We try to keep the directories only containing a single primary page, and react to overflow by growing the number of buckets. Recall that this does not mean a single record -- a page can hold much more than one record if the record size is small, furthermore since our data entries do not need to hold the record data directly, they can be even smaller.
The old buckets will have zero as the last digit, and the new buckets will have one as the last digit. We keep track with each bucket the number of digits it uses, so we can tell whether or not we need to look at the last digit. The new buckets, until they become used, are pointing to the same directory structures as the old buckets. We call the number of bits h(r) is currently using the global depth, while the number of bits needed to tell if we hash to a given bucket is called the local depth.
So there's a fair amount of book-keeping going on here to figure out which buckets are being used with the old (n-1) bit values and which buckets are using the new n bit values.
One of the disadvantages of this type of hashing is that insertion becomes very expensive as the hash grows, since insertions can double the number of pages in use.
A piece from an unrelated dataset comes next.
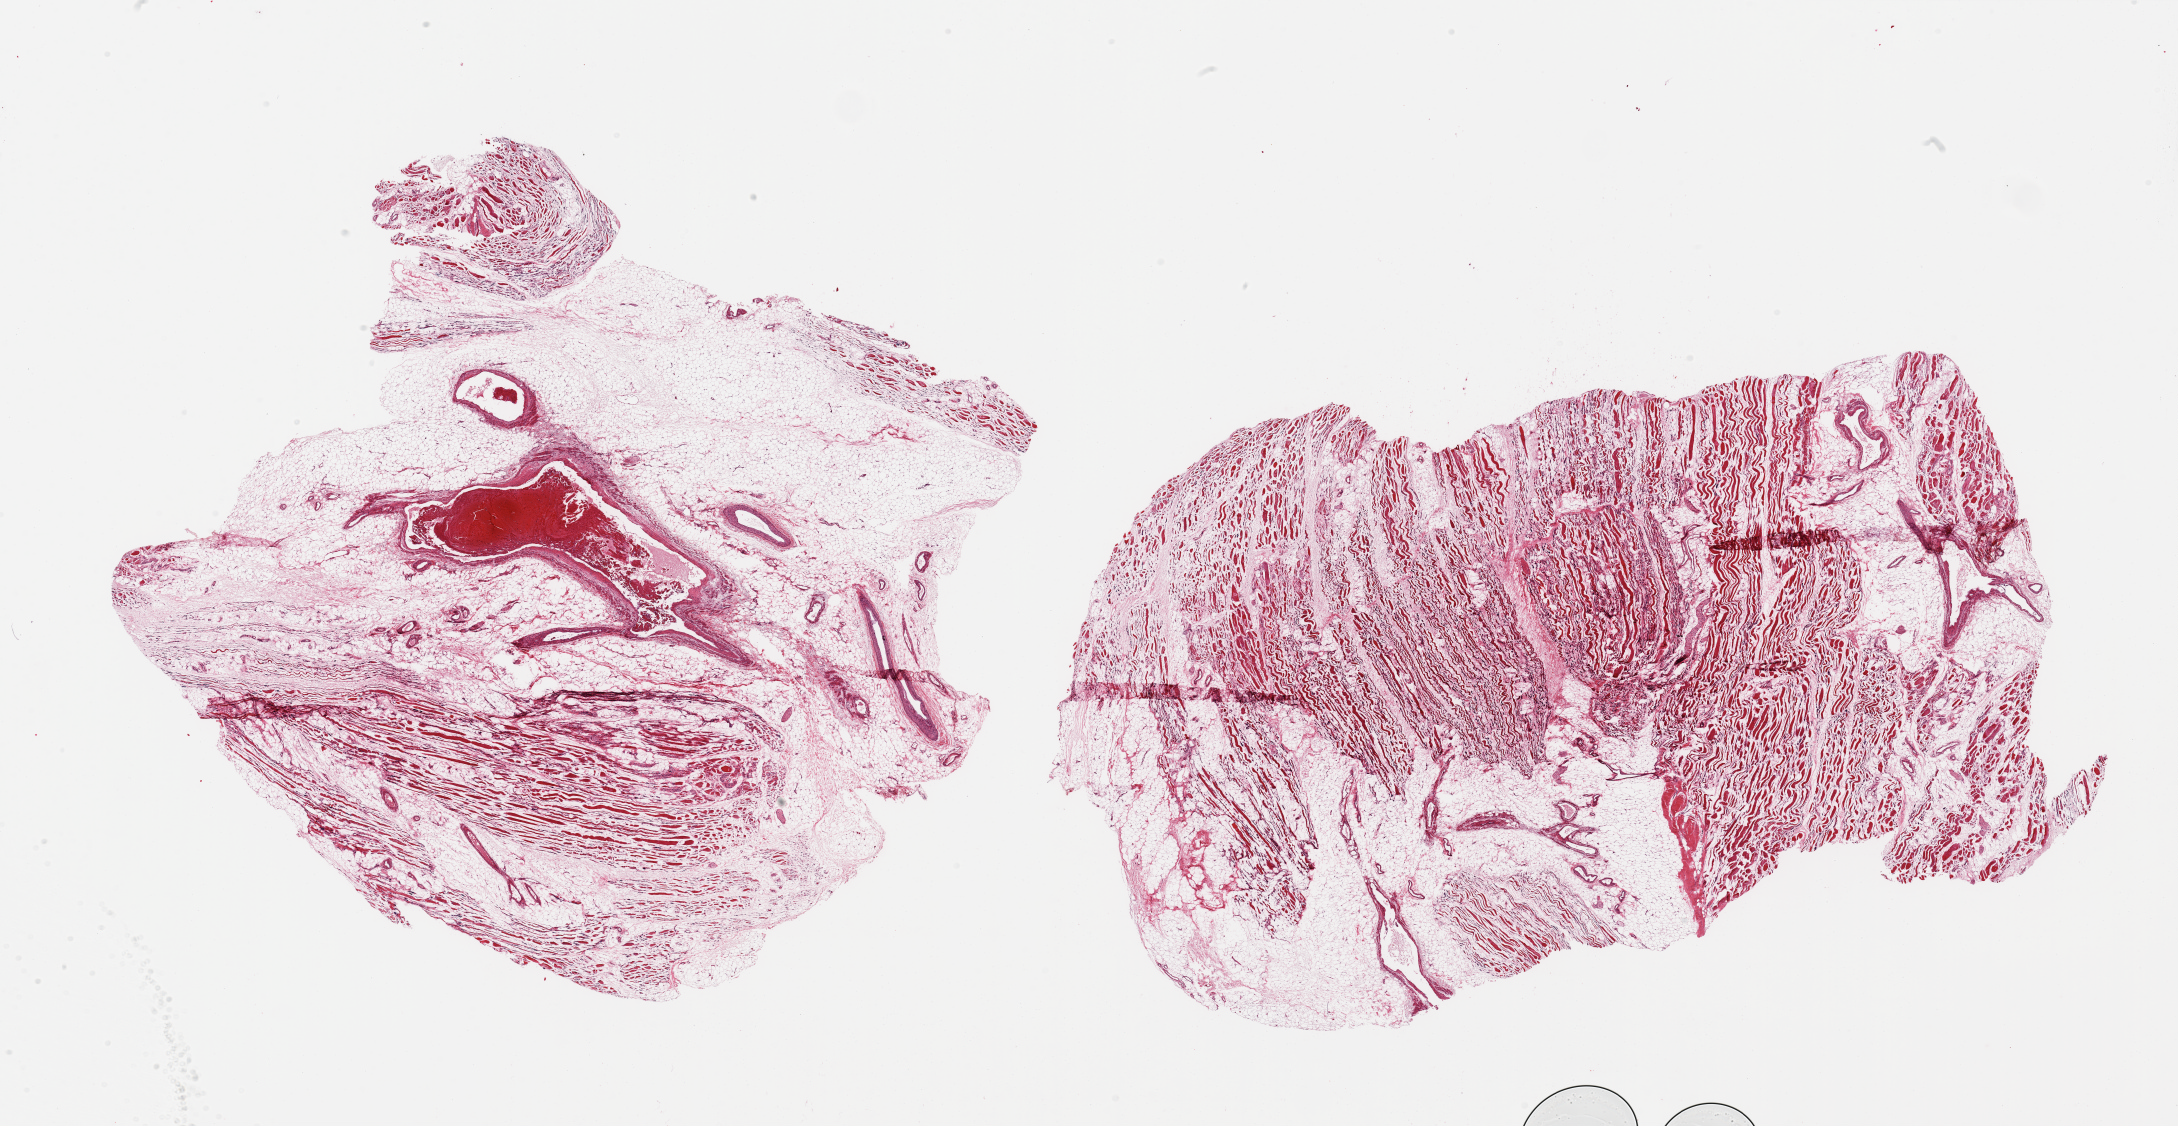
H&E whole-slide image — shown as a low-resolution overview of the whole scanned area (about 34.5 x 17.8 mm, acquisition: 20x scan). PAXgene-fixed paraffin-embedded (PFPE) section. Sampled site (target tissue): skeletal muscle. Tissue donor sample. Donor sex: female.
Pathologist's review note for this sample: 2 pieces, marked fibrillar atrophy; ~50% interstitial fat/vascular elements.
We want to be careful with how we handle the situation where a lot of values are getting hashed into the same bucket. If we keep doubling the number of pages in use every time we overflow, insertions become very very expensive very quickly. In that case, we usually want to allow overflow to occur.
So our choice of hash function is also very important. We want to make sure that it's not skewed, that not too many things are getting grouped in the same bucket. One way to avoid this issue is to avoid indexing on search keys that have popular values.
In linear hashing, you keep track of a Level value, which says how many times you've had to change the number of bits. When you overflow, you split round-robin style, and increment a Next index by one, which says the bucket that should be split the next time a split needs to be done. When the Next index equals the number of bits before the splits began happening, we increment the Level value by one and set Next back to zero.
This way, no bucket takes on a large amount of overflow(assuming a mostly unskewed hash function).
We can also see LH as a variant of EH, where the number of buckets is doubled gradually.
We have one million pages in our DB, and only three that we can hold in our buffer manager at a time. One way of sorting is we read all the pages, sort each page individually, write that back out, then read two sorted pages at a time and merge them together using our third page as a placeholder(need to use write it twice, once with the first half of the sorted data, then again with the second half of the sorted data).
However this is very expensive. This two-by-two approach requires 2M * log2(2M) I/O read/writes. Brutal.
We can avoid this, though. When we do our first pass, our approach instead could be to bring as many pages at a time as our buffer manager can support(call this amount of pages B). We can merge B-1 pages at a time, and then write the merged ones back in.
We can also use this time where we're reading in the pages and merging them to do extra work specified by the query.
Sorting is really useful when you're about to bulk load all of your data into a B+ tree. Using a B+ tree as your sorting method is extremely expensive, since you need to go from the root down each time you perform an insert. If you need to sort your data after the index has already been created, however, it can be efficient if the B+ tree is clustered.
TODO: Look over merge sorting when applied to sorting pages.